Şimdi ne olacak?
Seçimler de bitti. Erken seçim veya koalisyon, iş hayatı şu veya bu şekilde devam edecek. Ben dahil tarafsız hemen herkes seçim meçim bir tarafa ekonomik gidişatın çok iyi olmadığı konusunda görüş birliğindeydi. Bu seçim sonuçlarından bağımsız bir öngörü. Benim bu konudaki kanım değişmiş değil. Yani bir ekonomik durağanlık veya daha beterinin olasılığının yüksek olduğunu düşünüyorum. Nedenlerine girerek kafanızı şişirmek istemem. O konuda yeteri kadar yazı var. Ancak seçimlerle yazılanların hepsine katılmadığımı da bir kez daha vurgulamak isterim. Özellikle “Siyasi istikrar gitti. Bu nedenle ekonomi zarar görecek” deyişlerine katılmadığımı bir not olarak düşerek konuma geçmek istiyorum. Sadece şunu söyleyeyim: Siyasi istikrar denilen şey zaten başında ekonomimizi raydan çıkaran üretim olarak karşılığı olmayan spekülatif para akımını olumsuz etkiler o kadar. Bu gidişat zaten kaçınılmaz idi. Eğer şirketiniz bir eski patronumum dediği gibi “Herkes kendi parasıyla para kazanabilir. Marifet bunu başkasının parasıyla yapmak. Hele hele bu para sahiplerine geriye fazla bir şey vermeyeceksen” felsefesine dayanarak hayatta kaldıysa sıkıntı olacak demektir.

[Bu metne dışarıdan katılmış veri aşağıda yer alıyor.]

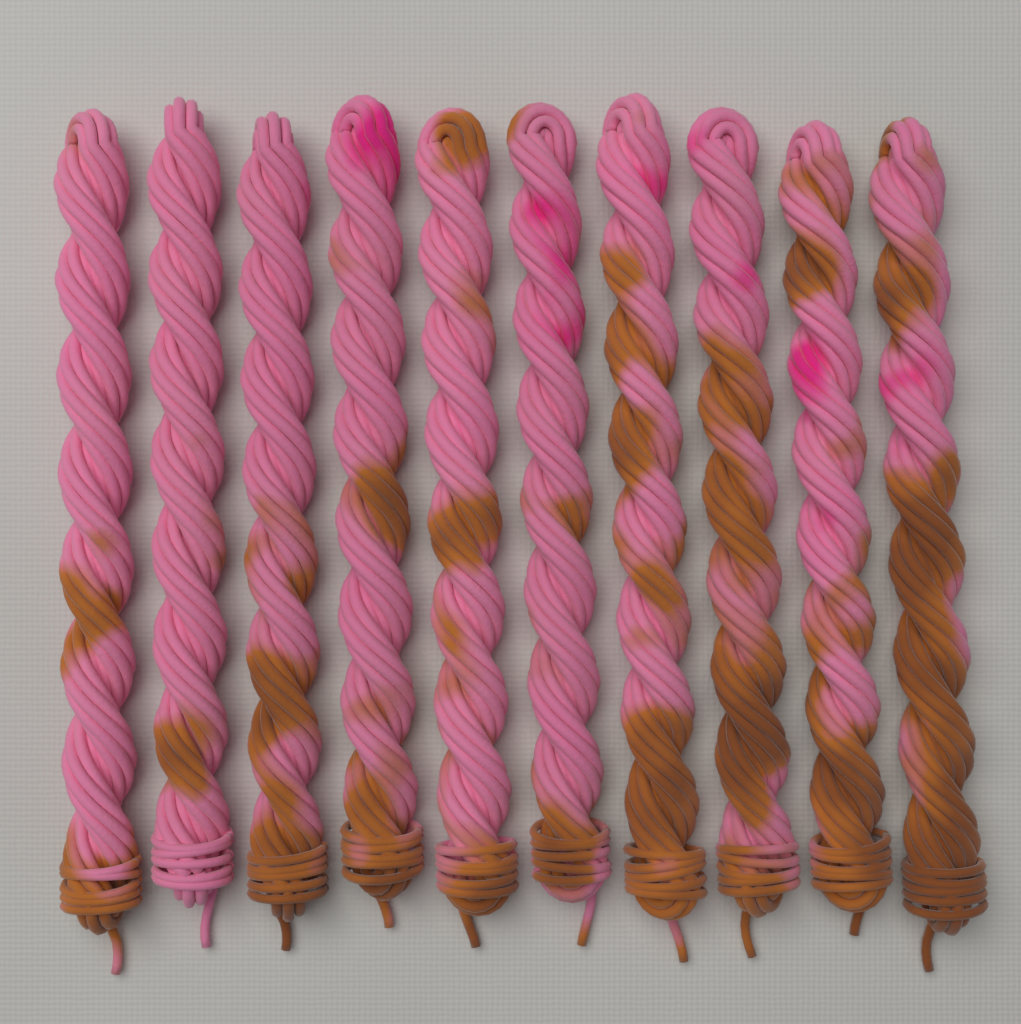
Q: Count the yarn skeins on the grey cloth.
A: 10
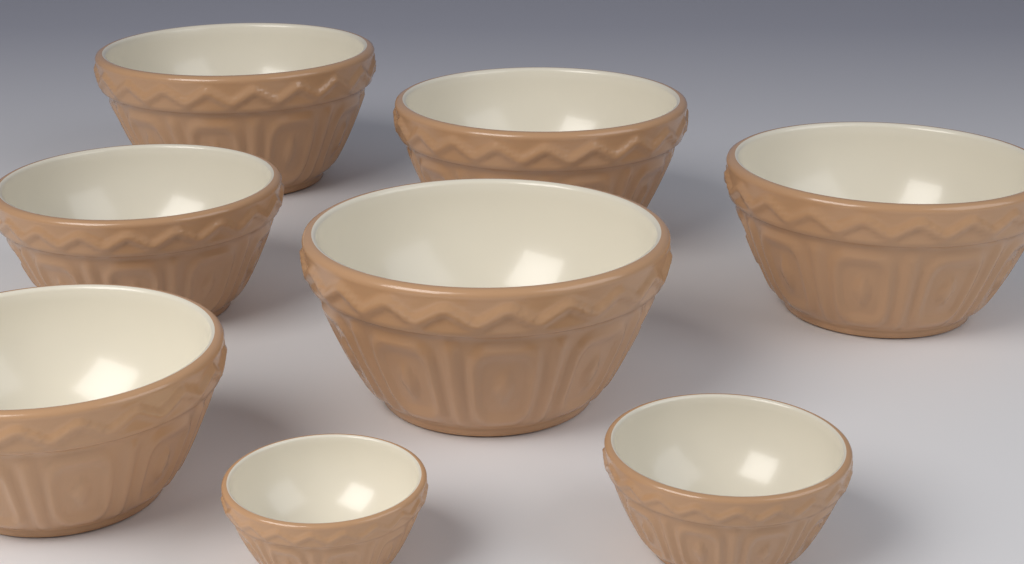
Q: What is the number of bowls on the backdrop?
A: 8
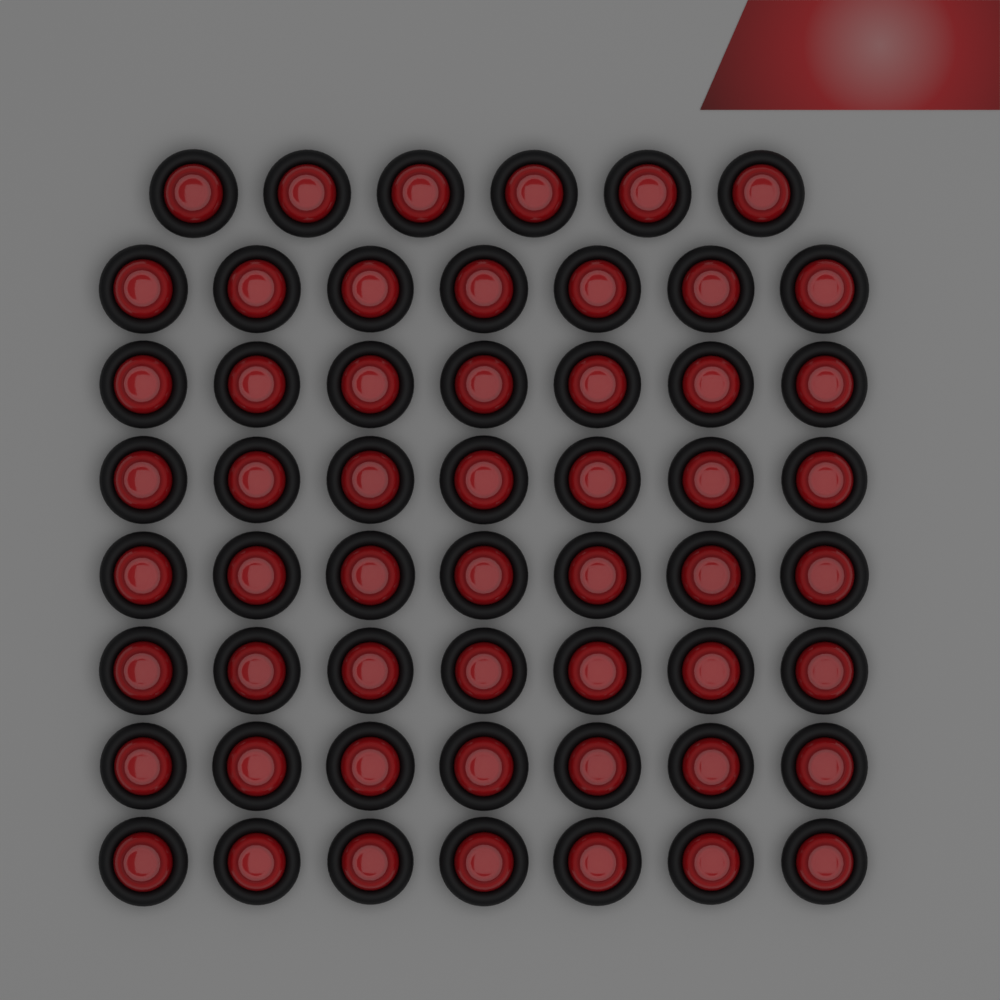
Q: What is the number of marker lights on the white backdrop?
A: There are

Her neyse yöneticilerin inşallah hayırlı olur falan diyerek ipin ucunu bırakacak bir lüksü olmadığına göre şimdiden ne yapacaklarını salim kafayla planlamaları gerekiyor diye düşünüyorum. Bu yazı dizisine bahsettiğim ‘salim kafanın’ global düzeyde olması, beklenen ucuz paranın azalması, yani kolay finansmanın zorlaşması konusunda neler düşünmesi gerektiğiyle başlayacağım.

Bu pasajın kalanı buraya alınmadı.